— start of Material to process —

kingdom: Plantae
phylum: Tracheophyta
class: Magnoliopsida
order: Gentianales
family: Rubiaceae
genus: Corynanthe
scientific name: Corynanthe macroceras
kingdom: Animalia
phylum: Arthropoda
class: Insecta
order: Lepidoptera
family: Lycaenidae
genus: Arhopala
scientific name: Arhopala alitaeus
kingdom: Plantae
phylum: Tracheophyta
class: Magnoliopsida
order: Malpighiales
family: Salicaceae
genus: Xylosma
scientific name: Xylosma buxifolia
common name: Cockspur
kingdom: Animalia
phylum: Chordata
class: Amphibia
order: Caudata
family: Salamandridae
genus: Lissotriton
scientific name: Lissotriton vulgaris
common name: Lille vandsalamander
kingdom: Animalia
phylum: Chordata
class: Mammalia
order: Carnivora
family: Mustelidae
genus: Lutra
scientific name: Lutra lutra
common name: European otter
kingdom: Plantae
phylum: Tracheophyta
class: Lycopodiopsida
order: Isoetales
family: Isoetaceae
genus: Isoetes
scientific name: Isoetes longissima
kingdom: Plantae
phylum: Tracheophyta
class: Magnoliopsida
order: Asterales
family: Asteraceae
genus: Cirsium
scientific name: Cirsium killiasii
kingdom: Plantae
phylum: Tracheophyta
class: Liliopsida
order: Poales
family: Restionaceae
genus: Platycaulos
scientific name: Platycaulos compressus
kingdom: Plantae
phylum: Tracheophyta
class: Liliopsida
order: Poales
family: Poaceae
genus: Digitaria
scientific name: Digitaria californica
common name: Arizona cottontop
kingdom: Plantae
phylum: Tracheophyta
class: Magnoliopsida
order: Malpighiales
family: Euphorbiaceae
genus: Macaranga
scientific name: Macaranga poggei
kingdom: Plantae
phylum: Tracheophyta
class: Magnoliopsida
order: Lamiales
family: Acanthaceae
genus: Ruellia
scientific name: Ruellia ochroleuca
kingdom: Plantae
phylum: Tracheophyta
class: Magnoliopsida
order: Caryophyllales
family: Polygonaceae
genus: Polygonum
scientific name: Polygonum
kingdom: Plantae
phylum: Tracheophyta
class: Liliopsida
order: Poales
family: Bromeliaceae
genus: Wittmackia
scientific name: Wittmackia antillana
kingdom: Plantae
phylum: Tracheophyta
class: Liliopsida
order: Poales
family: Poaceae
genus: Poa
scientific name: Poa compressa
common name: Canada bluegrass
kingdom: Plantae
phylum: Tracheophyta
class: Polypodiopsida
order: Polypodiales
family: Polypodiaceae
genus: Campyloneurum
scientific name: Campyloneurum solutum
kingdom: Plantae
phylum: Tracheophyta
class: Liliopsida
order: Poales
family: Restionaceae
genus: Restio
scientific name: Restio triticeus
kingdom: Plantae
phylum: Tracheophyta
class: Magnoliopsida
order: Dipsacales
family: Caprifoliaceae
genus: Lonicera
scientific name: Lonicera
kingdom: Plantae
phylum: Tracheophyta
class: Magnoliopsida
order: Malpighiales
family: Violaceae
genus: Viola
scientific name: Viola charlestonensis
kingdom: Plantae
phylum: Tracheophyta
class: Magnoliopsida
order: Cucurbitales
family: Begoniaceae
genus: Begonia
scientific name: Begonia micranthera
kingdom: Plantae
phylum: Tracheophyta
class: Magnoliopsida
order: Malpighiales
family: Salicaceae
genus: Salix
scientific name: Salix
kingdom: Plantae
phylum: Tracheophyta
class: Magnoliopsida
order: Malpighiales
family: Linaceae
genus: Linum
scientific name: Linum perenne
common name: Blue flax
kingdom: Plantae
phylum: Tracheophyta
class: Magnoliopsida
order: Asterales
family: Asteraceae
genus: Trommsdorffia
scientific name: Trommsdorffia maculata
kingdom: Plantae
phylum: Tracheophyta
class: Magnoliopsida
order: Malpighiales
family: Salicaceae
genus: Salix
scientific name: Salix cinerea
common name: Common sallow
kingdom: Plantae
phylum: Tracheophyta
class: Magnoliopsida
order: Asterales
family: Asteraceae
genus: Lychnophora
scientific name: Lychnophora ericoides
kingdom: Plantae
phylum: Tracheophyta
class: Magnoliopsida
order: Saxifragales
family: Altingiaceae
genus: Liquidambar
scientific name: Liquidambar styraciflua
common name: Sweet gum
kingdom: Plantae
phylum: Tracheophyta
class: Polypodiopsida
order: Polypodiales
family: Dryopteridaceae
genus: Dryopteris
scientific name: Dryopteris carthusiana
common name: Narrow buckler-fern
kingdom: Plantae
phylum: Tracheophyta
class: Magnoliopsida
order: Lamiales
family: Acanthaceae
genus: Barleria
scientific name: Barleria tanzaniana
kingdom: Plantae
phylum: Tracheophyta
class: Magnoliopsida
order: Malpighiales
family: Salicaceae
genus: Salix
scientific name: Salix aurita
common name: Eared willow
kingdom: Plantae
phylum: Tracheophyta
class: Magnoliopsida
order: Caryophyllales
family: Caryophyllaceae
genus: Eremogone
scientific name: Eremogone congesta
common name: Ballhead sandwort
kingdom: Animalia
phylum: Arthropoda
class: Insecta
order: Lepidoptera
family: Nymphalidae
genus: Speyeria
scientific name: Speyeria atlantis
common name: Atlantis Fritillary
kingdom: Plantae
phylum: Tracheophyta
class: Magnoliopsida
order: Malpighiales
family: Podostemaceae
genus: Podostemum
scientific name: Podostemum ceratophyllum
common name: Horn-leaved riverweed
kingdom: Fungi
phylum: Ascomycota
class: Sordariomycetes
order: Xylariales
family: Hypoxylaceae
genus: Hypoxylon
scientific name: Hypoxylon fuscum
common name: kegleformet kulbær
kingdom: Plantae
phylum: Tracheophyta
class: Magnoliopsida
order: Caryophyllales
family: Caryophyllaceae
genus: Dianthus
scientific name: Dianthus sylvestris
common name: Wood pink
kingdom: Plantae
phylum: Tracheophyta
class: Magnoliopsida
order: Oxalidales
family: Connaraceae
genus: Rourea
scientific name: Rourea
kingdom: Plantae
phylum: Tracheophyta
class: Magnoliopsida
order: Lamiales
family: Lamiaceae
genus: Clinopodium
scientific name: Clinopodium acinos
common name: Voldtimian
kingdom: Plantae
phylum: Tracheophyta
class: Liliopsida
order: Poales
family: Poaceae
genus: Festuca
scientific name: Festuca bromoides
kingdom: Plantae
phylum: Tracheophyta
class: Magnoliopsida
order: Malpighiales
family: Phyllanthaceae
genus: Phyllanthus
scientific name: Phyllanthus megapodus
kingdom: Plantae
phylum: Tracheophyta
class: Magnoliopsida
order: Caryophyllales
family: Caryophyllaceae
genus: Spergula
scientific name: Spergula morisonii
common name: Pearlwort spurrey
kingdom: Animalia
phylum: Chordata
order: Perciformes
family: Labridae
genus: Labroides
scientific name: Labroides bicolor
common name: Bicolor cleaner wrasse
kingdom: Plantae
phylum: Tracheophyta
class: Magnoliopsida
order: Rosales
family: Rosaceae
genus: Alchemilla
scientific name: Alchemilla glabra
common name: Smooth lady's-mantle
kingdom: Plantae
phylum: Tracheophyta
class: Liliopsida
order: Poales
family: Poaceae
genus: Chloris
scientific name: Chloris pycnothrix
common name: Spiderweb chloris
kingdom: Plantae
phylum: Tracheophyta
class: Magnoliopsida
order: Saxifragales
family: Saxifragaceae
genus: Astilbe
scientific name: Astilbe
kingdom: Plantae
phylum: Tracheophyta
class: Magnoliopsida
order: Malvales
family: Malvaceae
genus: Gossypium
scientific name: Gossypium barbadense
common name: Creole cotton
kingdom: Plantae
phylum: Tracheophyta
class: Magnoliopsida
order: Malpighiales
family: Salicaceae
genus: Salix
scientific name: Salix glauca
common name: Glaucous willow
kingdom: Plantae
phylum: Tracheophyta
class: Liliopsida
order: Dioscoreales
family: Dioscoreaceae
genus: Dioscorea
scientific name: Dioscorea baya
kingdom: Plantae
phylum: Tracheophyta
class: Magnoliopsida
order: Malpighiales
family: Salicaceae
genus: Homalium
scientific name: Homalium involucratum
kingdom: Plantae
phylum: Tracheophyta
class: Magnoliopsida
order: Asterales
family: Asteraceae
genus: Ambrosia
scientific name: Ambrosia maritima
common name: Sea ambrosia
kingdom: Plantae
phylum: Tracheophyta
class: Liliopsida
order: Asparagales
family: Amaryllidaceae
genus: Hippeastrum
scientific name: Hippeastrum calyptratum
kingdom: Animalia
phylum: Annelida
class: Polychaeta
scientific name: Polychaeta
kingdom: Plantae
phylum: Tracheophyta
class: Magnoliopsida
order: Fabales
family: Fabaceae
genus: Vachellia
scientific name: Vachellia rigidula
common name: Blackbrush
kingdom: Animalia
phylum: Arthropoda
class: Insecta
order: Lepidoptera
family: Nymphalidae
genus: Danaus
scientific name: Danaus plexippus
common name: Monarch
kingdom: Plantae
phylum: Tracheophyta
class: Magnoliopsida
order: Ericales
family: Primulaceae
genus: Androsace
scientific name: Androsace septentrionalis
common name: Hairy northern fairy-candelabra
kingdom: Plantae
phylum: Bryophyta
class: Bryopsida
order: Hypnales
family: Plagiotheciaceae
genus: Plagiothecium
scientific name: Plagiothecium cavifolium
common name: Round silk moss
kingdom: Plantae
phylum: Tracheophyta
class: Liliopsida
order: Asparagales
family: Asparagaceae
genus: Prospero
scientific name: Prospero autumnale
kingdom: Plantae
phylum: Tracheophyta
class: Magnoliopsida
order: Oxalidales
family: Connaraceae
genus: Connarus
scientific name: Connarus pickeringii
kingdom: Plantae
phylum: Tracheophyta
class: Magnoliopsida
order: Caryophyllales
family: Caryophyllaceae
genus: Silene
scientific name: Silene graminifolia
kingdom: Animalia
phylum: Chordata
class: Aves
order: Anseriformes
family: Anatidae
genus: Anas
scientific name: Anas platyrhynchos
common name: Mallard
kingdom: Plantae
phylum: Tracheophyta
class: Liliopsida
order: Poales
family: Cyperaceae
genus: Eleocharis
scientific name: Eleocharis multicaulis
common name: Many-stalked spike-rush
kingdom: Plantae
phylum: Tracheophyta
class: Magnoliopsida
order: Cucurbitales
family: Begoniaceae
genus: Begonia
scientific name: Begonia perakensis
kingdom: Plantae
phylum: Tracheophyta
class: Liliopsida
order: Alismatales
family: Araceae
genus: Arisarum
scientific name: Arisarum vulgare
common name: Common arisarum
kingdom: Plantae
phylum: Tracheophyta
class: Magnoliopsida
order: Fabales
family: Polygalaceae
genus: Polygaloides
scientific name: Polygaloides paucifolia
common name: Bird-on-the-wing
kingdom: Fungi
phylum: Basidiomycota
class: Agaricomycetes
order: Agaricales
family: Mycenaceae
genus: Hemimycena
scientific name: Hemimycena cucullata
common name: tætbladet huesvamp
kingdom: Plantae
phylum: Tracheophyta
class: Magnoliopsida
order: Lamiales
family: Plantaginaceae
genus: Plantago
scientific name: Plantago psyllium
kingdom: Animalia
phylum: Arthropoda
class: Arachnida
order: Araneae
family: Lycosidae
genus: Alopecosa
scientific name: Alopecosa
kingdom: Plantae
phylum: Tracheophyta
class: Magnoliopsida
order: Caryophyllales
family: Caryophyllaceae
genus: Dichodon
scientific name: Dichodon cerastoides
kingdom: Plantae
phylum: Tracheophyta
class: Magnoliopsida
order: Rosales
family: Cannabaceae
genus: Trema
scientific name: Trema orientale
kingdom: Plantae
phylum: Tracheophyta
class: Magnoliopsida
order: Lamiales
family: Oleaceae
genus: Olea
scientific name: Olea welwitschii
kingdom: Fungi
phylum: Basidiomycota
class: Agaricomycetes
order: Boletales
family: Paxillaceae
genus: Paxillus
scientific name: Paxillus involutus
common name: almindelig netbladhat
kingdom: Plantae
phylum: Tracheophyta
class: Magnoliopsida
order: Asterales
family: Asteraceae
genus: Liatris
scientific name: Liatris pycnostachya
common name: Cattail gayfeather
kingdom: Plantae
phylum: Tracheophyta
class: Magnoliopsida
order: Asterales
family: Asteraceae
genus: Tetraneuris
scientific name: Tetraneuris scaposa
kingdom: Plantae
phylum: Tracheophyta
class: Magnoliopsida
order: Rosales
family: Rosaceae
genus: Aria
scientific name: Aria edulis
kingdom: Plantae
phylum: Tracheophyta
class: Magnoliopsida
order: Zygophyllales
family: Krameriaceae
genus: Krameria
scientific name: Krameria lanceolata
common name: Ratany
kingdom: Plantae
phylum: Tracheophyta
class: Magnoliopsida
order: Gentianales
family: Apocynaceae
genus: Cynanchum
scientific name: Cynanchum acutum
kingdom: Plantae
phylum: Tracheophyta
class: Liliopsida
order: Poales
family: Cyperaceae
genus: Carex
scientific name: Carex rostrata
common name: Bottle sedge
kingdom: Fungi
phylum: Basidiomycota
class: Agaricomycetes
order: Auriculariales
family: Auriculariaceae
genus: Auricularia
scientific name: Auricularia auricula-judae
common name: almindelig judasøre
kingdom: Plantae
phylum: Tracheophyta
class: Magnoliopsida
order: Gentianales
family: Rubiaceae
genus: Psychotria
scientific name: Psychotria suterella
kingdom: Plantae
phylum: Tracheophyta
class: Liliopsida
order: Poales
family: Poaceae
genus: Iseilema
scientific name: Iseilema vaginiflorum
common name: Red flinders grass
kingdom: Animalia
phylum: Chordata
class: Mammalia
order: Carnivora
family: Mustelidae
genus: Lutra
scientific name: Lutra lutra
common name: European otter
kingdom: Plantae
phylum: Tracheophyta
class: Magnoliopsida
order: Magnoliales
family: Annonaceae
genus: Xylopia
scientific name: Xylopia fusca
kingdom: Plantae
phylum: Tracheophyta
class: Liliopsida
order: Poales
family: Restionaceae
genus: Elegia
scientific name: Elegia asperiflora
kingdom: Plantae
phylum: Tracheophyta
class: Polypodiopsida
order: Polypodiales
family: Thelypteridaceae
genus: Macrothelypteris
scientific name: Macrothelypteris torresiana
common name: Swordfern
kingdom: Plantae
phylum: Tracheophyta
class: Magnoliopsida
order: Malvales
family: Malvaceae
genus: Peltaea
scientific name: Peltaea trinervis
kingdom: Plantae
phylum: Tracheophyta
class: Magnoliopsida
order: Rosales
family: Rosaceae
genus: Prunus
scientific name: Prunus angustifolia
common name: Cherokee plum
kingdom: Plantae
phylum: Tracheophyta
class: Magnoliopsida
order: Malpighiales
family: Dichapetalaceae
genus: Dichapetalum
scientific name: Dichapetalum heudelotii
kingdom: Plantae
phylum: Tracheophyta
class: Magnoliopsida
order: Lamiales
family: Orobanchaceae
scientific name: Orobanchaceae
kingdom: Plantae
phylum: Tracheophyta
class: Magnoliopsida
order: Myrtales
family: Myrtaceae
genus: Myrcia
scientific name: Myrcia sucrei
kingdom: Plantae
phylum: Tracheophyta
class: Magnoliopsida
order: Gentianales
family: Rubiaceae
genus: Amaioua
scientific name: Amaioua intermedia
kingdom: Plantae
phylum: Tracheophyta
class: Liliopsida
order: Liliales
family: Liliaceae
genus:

— end of Material to process —

> **Task to complete**
Starting at the line that contains "scientific name: Barleria tanzaniana" and stopping after the line that contains "family: Hypoxylaceae", write out those lines again with "common name" swapped for "vernacular name" and everything else left unchanged.

> **Final result**
scientific name: Barleria tanzaniana
kingdom: Plantae
phylum: Tracheophyta
class: Magnoliopsida
order: Malpighiales
family: Salicaceae
genus: Salix
scientific name: Salix aurita
vernacular name: Eared willow
kingdom: Plantae
phylum: Tracheophyta
class: Magnoliopsida
order: Caryophyllales
family: Caryophyllaceae
genus: Eremogone
scientific name: Eremogone congesta
vernacular name: Ballhead sandwort
kingdom: Animalia
phylum: Arthropoda
class: Insecta
order: Lepidoptera
family: Nymphalidae
genus: Speyeria
scientific name: Speyeria atlantis
vernacular name: Atlantis Fritillary
kingdom: Plantae
phylum: Tracheophyta
class: Magnoliopsida
order: Malpighiales
family: Podostemaceae
genus: Podostemum
scientific name: Podostemum ceratophyllum
vernacular name: Horn-leaved riverweed
kingdom: Fungi
phylum: Ascomycota
class: Sordariomycetes
order: Xylariales
family: Hypoxylaceae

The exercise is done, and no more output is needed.